Вскоре он и приехал в Москву вместе с женой, приглашенный Оргкомитетом на VIII Международный кинофестиваль в качестве члена жюри.
…Вечерний Париж мне всегда особенно правился. Первая встреча с ним состоялась уже давно, более двух десятилетий назад. Она оставила неизгладимый след в памяти. Тогда я шел по улицам великого города, и он казался мне знакомым! Силуэты мостов в ожерелье огней, букинисты на набережной в платанах, мрачноватые стены Лувра, четырехгранная башня Сен-Жак, Нотр-Дам… Все это как будто было видено ранее. Я не сразу понял, почему, не сразу догадался, что французские классики с такой любовью и так зримо описывали Париж, что это врезалось, вплавилось в мозг навсегда еще с юности.
В тот вечер, после «чашки чая» у Клеманов, я пошел «домой», в отель, пешком.
Вышел на набережную. Пересек Марсово поле. Всем известная Эйфелева башня светилась, обвешанная бусами фонарей. На вершине ее мигал желтый огонь маяка. Сиреневое небо в чуть подсвеченных закатом пористых облаках широко раскинулось над этим районом огромного города. Когда-то парижане ненавидели дерзкое и гениальное сооружение инженера Эйфеля и поносили его на чем свет стоит. Теперь техническое чудо конца прошлого века — наиболее известный символ столицы Франции, а парижане, подавляющее число парижан, гордятся ажурной башней и любят ее. Так ненависть переродилась в любовь.

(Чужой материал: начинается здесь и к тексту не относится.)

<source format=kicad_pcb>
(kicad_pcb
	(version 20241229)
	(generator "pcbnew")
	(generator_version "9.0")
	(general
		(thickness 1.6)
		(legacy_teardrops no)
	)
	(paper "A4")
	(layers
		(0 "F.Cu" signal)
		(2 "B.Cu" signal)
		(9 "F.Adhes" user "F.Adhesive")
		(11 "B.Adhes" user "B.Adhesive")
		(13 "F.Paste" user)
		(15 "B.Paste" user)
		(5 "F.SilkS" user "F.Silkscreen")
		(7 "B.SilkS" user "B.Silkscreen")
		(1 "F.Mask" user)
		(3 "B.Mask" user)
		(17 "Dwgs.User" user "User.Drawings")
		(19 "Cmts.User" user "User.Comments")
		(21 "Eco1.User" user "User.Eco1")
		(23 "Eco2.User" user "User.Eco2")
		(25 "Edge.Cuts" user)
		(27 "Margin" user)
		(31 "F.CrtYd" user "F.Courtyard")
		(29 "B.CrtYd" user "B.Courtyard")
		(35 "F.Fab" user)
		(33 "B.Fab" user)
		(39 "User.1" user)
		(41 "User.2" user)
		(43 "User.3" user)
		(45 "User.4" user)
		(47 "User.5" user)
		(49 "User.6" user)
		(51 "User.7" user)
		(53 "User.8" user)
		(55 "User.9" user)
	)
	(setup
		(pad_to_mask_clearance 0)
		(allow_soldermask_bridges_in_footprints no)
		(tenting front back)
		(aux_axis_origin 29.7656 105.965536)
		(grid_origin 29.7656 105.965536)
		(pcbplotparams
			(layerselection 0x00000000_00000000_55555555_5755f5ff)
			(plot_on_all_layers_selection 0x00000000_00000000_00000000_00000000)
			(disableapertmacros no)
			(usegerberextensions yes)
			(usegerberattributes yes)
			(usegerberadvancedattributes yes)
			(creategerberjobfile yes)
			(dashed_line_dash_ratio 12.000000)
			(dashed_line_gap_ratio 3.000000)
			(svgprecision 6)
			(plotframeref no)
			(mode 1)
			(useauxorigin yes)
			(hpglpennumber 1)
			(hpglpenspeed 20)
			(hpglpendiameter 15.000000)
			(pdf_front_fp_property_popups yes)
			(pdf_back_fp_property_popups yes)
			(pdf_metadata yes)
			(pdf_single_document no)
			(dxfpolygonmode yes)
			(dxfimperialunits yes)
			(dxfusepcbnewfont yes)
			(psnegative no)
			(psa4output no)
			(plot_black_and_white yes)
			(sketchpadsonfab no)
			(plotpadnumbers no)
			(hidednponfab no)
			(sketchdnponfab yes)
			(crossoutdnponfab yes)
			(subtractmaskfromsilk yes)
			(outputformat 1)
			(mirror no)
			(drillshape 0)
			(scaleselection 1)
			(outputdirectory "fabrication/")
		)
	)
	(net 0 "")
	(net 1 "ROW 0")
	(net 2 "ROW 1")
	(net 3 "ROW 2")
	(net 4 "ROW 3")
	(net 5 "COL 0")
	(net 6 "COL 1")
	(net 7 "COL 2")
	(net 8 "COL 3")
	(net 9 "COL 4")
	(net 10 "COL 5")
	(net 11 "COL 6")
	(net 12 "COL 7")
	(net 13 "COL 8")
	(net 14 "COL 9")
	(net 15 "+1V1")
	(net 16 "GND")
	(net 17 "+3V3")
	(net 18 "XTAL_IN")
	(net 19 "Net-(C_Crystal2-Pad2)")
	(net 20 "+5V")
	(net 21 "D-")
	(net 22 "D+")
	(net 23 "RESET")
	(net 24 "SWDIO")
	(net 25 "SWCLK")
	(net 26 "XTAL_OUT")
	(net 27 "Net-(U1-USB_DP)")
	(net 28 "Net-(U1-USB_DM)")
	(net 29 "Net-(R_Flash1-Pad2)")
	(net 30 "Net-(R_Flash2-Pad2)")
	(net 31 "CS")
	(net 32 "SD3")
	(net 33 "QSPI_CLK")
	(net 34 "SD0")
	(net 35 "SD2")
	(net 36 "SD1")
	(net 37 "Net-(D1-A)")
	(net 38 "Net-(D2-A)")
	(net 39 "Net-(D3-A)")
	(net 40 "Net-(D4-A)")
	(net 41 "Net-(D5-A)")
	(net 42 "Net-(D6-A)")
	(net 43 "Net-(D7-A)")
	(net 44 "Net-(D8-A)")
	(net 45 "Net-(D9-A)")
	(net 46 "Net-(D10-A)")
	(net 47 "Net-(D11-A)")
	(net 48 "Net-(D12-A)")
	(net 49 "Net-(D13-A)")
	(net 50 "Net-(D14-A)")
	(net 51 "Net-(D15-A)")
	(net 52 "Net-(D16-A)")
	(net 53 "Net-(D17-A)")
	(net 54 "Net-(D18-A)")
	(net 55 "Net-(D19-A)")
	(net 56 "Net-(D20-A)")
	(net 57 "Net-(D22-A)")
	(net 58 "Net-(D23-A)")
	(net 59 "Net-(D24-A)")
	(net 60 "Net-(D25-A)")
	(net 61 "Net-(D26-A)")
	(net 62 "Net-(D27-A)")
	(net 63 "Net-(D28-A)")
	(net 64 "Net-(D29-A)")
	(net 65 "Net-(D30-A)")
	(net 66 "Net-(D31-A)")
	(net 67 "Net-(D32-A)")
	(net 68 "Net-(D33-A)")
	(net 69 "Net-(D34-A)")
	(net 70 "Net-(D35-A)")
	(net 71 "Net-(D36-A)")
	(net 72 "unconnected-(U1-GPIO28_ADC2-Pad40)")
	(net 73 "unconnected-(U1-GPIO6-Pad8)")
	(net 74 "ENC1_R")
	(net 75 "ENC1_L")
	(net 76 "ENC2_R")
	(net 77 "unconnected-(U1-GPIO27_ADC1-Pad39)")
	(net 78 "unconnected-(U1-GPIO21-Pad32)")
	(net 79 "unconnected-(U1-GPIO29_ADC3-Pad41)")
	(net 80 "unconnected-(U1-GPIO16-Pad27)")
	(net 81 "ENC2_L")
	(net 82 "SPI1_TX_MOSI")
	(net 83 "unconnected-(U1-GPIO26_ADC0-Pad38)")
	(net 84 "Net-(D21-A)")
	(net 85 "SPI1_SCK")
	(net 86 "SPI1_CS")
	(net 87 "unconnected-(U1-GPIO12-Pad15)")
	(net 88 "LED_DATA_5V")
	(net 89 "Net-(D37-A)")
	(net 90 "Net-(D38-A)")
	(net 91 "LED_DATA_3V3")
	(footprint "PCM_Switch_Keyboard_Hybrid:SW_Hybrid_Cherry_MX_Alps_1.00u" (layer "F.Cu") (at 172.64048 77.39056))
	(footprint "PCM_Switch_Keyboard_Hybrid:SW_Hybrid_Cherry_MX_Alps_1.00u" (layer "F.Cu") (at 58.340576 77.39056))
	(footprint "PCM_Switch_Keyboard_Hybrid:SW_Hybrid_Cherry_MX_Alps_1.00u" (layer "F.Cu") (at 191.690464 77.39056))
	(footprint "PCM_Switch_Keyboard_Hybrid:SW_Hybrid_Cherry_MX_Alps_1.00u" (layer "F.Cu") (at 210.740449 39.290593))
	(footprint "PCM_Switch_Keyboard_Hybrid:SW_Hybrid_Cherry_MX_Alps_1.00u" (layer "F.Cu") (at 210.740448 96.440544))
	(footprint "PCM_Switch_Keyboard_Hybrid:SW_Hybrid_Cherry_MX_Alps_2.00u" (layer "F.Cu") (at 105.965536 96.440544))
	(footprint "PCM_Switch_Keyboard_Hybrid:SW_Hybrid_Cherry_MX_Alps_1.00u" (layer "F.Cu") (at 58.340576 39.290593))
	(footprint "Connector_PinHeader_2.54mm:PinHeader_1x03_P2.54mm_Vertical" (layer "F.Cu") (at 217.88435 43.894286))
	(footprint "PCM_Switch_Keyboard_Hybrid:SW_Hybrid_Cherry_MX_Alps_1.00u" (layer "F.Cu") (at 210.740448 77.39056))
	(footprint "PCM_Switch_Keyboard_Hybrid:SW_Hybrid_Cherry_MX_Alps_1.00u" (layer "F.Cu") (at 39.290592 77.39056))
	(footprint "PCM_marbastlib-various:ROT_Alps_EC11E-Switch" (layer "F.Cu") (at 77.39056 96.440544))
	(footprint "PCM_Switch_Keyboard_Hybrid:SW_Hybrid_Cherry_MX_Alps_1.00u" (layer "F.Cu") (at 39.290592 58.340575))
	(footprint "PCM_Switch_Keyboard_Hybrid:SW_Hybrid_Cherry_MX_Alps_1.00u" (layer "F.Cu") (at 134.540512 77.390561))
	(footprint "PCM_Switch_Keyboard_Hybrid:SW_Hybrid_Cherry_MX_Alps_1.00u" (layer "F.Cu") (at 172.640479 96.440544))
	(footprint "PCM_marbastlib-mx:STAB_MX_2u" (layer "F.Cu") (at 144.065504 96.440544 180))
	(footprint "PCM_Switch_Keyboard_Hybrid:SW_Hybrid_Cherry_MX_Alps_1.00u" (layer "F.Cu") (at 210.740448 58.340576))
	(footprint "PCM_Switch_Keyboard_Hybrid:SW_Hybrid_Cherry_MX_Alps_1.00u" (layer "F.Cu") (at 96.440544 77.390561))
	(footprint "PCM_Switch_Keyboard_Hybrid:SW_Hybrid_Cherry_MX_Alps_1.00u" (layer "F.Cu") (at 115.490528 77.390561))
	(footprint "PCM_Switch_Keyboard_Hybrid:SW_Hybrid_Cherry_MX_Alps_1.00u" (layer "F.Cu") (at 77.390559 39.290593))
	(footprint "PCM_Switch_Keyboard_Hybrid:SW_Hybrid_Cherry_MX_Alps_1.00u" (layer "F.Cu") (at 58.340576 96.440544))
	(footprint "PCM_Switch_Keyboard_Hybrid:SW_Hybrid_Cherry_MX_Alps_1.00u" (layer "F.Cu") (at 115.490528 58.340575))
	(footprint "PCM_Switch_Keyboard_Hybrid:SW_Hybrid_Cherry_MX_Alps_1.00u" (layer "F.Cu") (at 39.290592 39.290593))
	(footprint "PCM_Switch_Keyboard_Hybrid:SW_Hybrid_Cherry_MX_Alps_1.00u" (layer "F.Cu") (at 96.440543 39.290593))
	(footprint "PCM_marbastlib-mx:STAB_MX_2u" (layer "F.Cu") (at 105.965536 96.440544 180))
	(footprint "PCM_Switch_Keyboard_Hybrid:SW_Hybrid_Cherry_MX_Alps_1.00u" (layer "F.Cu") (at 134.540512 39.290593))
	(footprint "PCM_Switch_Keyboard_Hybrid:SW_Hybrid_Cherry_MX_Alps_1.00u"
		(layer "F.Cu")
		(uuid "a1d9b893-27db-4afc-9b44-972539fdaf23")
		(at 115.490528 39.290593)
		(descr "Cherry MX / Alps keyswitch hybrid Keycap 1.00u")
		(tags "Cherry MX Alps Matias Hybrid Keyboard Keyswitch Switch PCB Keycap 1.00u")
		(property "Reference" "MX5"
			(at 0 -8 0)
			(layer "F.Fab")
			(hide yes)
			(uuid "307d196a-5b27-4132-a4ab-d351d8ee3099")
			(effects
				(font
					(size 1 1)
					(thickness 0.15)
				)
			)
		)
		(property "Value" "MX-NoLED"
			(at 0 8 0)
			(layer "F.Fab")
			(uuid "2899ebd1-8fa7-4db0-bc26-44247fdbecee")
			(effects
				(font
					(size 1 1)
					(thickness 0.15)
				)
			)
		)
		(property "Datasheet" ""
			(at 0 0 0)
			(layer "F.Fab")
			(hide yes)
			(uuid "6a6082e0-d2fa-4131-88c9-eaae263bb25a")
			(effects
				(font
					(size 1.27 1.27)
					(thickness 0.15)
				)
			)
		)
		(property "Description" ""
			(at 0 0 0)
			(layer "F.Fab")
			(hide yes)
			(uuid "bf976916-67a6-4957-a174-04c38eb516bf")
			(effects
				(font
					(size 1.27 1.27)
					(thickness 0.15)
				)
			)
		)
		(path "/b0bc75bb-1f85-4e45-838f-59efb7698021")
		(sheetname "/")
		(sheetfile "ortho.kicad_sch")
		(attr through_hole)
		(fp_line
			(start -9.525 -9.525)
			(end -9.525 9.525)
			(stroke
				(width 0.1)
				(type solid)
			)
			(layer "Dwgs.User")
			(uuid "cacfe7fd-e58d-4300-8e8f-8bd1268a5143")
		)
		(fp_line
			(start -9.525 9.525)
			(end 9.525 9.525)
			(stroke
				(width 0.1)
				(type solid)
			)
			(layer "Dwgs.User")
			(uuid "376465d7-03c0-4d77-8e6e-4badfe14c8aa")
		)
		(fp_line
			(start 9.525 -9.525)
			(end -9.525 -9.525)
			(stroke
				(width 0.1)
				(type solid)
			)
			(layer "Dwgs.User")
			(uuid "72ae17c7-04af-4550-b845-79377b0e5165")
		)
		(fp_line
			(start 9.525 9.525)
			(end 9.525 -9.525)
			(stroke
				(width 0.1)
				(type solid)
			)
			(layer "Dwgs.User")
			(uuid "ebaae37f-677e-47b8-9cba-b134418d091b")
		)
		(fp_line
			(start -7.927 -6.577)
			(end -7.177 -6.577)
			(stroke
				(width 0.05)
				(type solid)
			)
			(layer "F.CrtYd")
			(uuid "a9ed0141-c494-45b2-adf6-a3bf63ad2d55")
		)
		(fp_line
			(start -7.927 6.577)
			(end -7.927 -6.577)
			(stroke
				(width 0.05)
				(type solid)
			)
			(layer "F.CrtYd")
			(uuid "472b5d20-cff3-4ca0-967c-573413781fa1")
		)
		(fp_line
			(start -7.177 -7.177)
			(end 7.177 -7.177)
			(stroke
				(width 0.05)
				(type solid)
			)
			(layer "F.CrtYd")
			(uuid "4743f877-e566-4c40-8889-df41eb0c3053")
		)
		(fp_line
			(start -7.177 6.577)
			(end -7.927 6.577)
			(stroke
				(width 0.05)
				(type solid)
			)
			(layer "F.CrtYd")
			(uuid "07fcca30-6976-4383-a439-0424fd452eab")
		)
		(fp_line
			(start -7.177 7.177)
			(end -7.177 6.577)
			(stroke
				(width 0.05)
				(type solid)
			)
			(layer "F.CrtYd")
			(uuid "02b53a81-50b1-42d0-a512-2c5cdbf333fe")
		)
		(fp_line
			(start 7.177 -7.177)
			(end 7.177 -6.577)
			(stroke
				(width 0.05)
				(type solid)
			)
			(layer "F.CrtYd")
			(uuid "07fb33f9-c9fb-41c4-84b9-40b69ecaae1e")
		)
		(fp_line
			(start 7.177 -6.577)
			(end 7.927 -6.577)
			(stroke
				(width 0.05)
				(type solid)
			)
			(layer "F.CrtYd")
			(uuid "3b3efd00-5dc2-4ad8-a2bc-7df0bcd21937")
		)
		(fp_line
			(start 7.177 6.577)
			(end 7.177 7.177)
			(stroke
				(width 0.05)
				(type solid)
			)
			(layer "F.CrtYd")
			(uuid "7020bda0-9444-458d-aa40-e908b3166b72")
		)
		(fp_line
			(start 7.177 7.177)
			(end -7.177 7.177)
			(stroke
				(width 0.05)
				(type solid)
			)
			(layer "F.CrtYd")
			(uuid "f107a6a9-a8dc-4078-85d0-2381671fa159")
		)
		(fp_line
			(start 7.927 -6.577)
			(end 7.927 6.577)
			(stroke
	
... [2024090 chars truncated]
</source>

За мостом имени русского царя Александра Третьего я свернул в узкую улочку, шумную, суматошную. И у входа первого же кинотеатра увидел рекламный щит, с которого мне улыбался гитлеровский офицер. В маленьком этом кинотеатрике повторяли фильм начала шестидесятых, еще периода «холодной войны», — клеветнический, антисоветский.
Неужели парижане захотели смотреть его? Неужели они не ненавидят больше фашизм?

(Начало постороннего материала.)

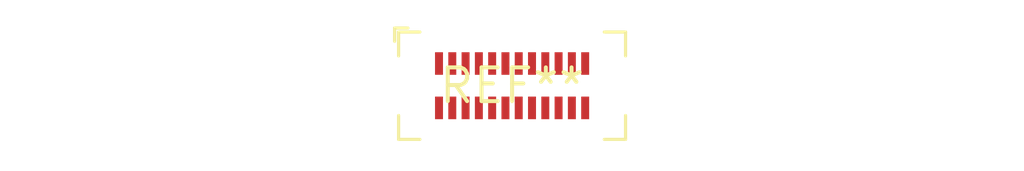
<source format=kicad_pcb>
(kicad_pcb (version 20240108) (generator pcbnew)

  (general
    (thickness 1.6)
  )

  (paper "A4")
  (layers
    (0 "F.Cu" signal)
    (31 "B.Cu" signal)
    (32 "B.Adhes" user "B.Adhesive")
    (33 "F.Adhes" user "F.Adhesive")
    (34 "B.Paste" user)
    (35 "F.Paste" user)
    (36 "B.SilkS" user "B.Silkscreen")
    (37 "F.SilkS" user "F.Silkscreen")
    (38 "B.Mask" user)
    (39 "F.Mask" user)
    (40 "Dwgs.User" user "User.Drawings")
    (41 "Cmts.User" user "User.Comments")
    (42 "Eco1.User" user "User.Eco1")
    (43 "Eco2.User" user "User.Eco2")
    (44 "Edge.Cuts" user)
    (45 "Margin" user)
    (46 "B.CrtYd" user "B.Courtyard")
    (47 "F.CrtYd" user "F.Courtyard")
    (48 "B.Fab" user)
    (49 "F.Fab" user)
    (50 "User.1" user)
    (51 "User.2" user)
    (52 "User.3" user)
    (53 "User.4" user)
    (54 "User.5" user)
    (55 "User.6" user)
    (56 "User.7" user)
    (57 "User.8" user)
    (58 "User.9" user)
  )

  (setup
    (pad_to_mask_clearance 0)
    (pcbplotparams
      (layerselection 0x00010fc_ffffffff)
      (plot_on_all_layers_selection 0x0000000_00000000)
      (disableapertmacros false)
      (usegerberextensions false)
      (usegerberattributes false)
      (usegerberadvancedattributes false)
      (creategerberjobfile false)
      (dashed_line_dash_ratio 12.000000)
      (dashed_line_gap_ratio 3.000000)
      (svgprecision 4)
      (plotframeref false)
      (viasonmask false)
      (mode 1)
      (useauxorigin false)
      (hpglpennumber 1)
      (hpglpenspeed 20)
      (hpglpendiameter 15.000000)
      (dxfpolygonmode false)
      (dxfimperialunits false)
      (dxfusepcbnewfont false)
      (psnegative false)
      (psa4output false)
      (plotreference false)
      (plotvalue false)
      (plotinvisibletext false)
      (sketchpadsonfab false)
      (subtractmaskfromsilk false)
      (outputformat 1)
      (mirror false)
      (drillshape 1)
      (scaleselection 1)
      (outputdirectory "")
    )
  )

  (net 0 "")

  (footprint "USB_C_Receptacle_GCT_USB4115-03-C" (layer "F.Cu") (at 0 0))

)

</source>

Было горько и неприятно подумать о таком парадоксе…
Впрочем, у кассового окошечка в ярко освещенном холле кинотеатра никого за билетами не было…
Я постоял немного около подъезда, услышал две-три иронические реплики прохожих. Ни одни из них не свернул к окошечку кассы.
Конечно же не из коммерческих соображений владелец кинотеатра предлагал публике такой фильм. Не взял же он «Битву на рельсах», чтобы напомнить согражданам и молодежи об особенно трудных и героических годах Сопротивления, о взлете святого патриотизма миллионов французов во время второй мировой!
Любовь иногда требует «топлива»… И наверное, нужно, если иметь в виду самое массовое из искусств, фильмы крупные, завоевавшие ранее признание, время от времени повторять на экранах. Показывать здесь, в Париже, ту же «Битву на рельсах» Рене Клемана.
И конечно, фильмы других прогрессивных художников «седьмой музы». И у нас тоже.
В последние годы Рене Клеман немного располнел, стал носить очки. Но по-прежнему он порывист в движениях, изящно-точен в речи. Пожалуй, лишь стал более нервозен, иногда саркастичен.
После того Московского кинофестиваля были еще у нас встречи, к сожалению очень кратковременные, и был регулярный, не частный, но регулярный обмен письмами.
Прославленного кинорежиссера прогрессивных взглядов, мне думается, все более сжимали тиски мира западного кино.
Призов за новые работы в Каннах ему не присуждали. На других кинофестивалях — редко.
И он очень был рад, когда узнал, что советское издательство выпустило о нем книгу…
Недавно мы несколько минут говорили о важном — о судьбах современного коммерческого западного кино, его антигуманистичности.
Клеман с нескрываемым отвращением отозвался о некоторых модных фильмах с «начинкой», как он выразился, из секса и насилия.
— Наше искусство сейчас оказывает плохую услугу человечеству, будущему. Либертинаж (вседозволенность) оборачивается реакционностью, — сказал он.
— А может быть, в условиях западного общества — капиталистической формации — существует еще неписаный закон саморазвращения? Ведь проповедь культа насилия, преступности, скотства дает продюсерам деньги. Иначе они не раскошеливались бы на эти темы.
— Что ж, — горько усмехнулся Клеман, — в таком допущении есть зерно…
А совсем недавно я получил от Рене и Беллы Клеман открытку с приветом. Незримые нити симпатии все же тянутся между нами. Я рад этому, потому что верю в Клемана как крупного художника кино, реалиста, уже немало создавшего ценного, и в то, что он еще будет снимать отличные прогрессивные фильмы и продолжать идеологическую «битву на рельсах» во имя будущего, во имя счастья грядущих поколений людей.